Id	Record name	OField full path, including the record Id
0	Root (not in the database, but the root of all records in memory)	-
1	Europe	0.1
2	North America	0.2
3	South America	0.3
4	Asia	0.4
7	Belgium	0.1.7
8	Germany	0.1.8
10	USA	0.2.10
43	Brussels region	0.1.7.43
44	Walloon region	0.1.7.44
52	Brussels city	0.1.7.43.52
65	Namur province	0.1.7.44
148	Gesves	0.1.7.44.148

Comparing Europe with North America will give a similarity of 0. Path of Europe is "0.1" where path of North America is "0.2". Removing the root value of zero shows that no common value remains.

There are three algorithms available:

Classification algorithm (Similarity=common values/longuest path)
Proportional identification algorithm (Similarity=common values/shortest path)
Identification algorithm (Similarity=presence of most detailed source value in path of reference)

The table below shows a few possible comparisons. The part of the path used to compute the similarity is given in bold.
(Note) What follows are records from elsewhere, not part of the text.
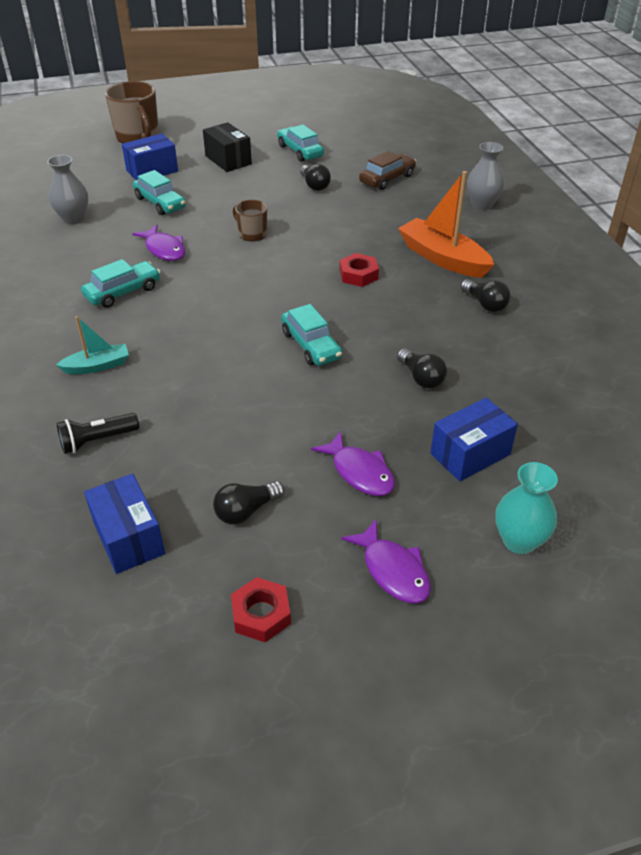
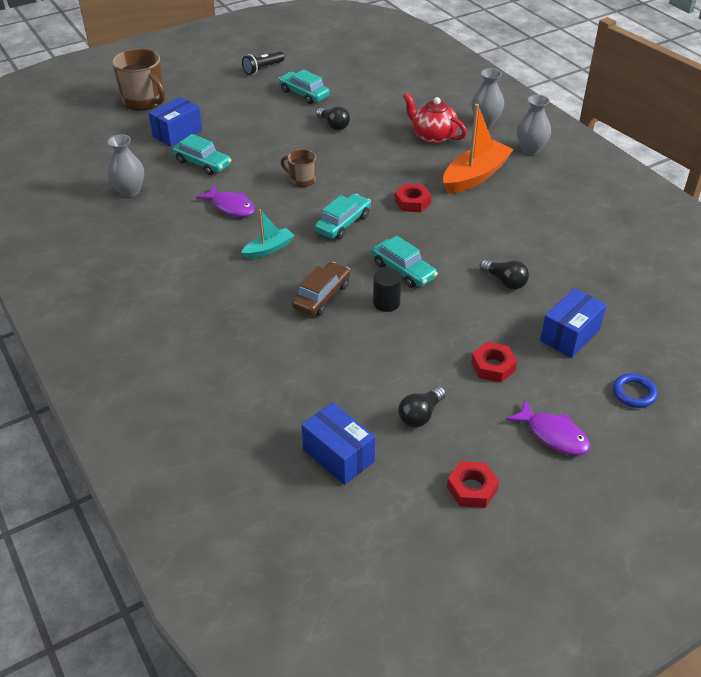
camera: 15 degrees left, 0 degrees up
turquoise boat [56,316,129,374] -> turquoise boat moved to [241,209,295,259]
black flashlight [57,413,139,454] -> black flashlight moved to [242,51,285,75]
turquoise car [81,259,160,308] -> turquoise car moved to [315,194,371,239]
black box [203,122,252,172] -> none
purple fish [311,431,395,496] -> red nut [471,342,517,382]
brown car [359,151,416,190] -> brown car moved to [292,262,350,316]
orange boat [398,171,494,278] -> orange boat turned 105 degrees clockwise [443,104,514,194]
black light bulb [461,279,511,312] -> none
turquoise vase [495,462,558,554] -> blue ring [613,373,657,408]
none -> black cylinder [373,268,401,312]
none -> red teapot [403,93,467,144]
none -> grey vase [517,95,551,155]

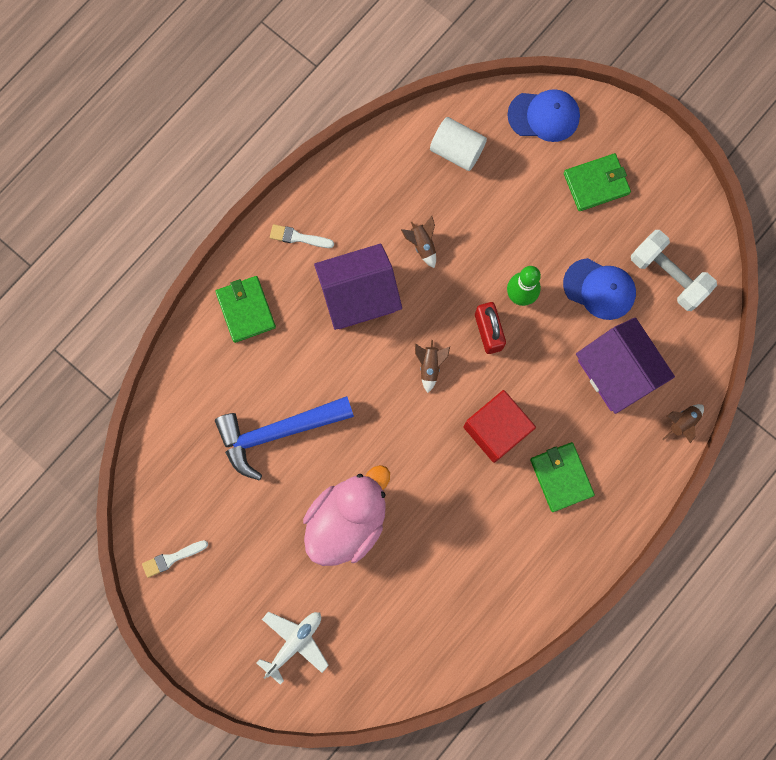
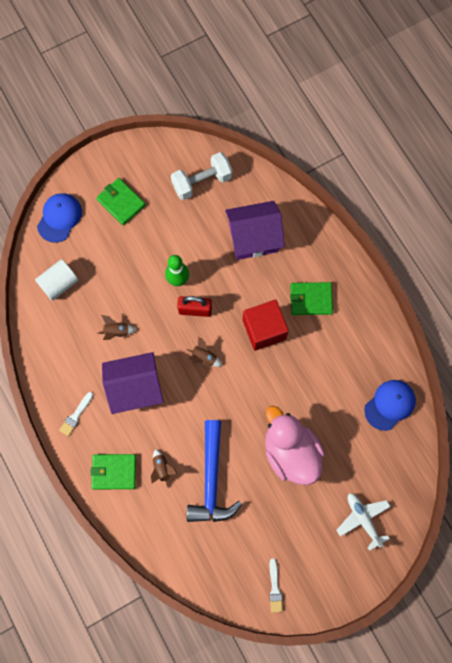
camera: 70 degrees left, 5 degrees down
purple house [314,244,402,330] -> purple house turned 75 degrees clockwise [102,352,164,414]
blue cap [563,258,636,320] -> blue cap moved to [364,380,416,431]
green wallet [564,153,631,211] -> green wallet turned 45 degrees counterclockwise [96,178,146,225]
brown rocket [663,404,704,443] -> brown rocket moved to [151,449,177,488]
Source record	Ref record	Source path (no root)	Ref path (no root)	Classification algorithm (Similarity=common values/longuest path)	Proportional identification algorithm (Similarity=common values/shortest path)	Identification algorithm (Similarity=presence of most detailed source value in path of reference)
Gesves	Belgium	1.7.44.148	1.7	2/4=0.5	2/2=1.0	148 not in 1.7 so similarity=0.0
Belgium	Gesves	1.7	1.7.44.148	2/4=0.5	2/2=1.0	7 is in 1.7.44.148 so similarity =1.0
USA	Europe	2.10	1	0	0	0
Belgium	Germany	1.7	1.8	1/2 = 0.5	1/2 = 0.5	7 is in 1.8 so similarity =0.0
Village 2	Village 2	1.7.44.108.215.98.132	1.7.44.108.117	4/8 = 0.5	4/5 = 0.8	132 is not in 1.7.44.108.117 so similarity = 0.0

We see that the similarity is the number of identical parents divided by the possible number of parents, which is in fact the length of the smaller path between the two records being compared.

The root is always ignored in the comparison, as it exist for all records.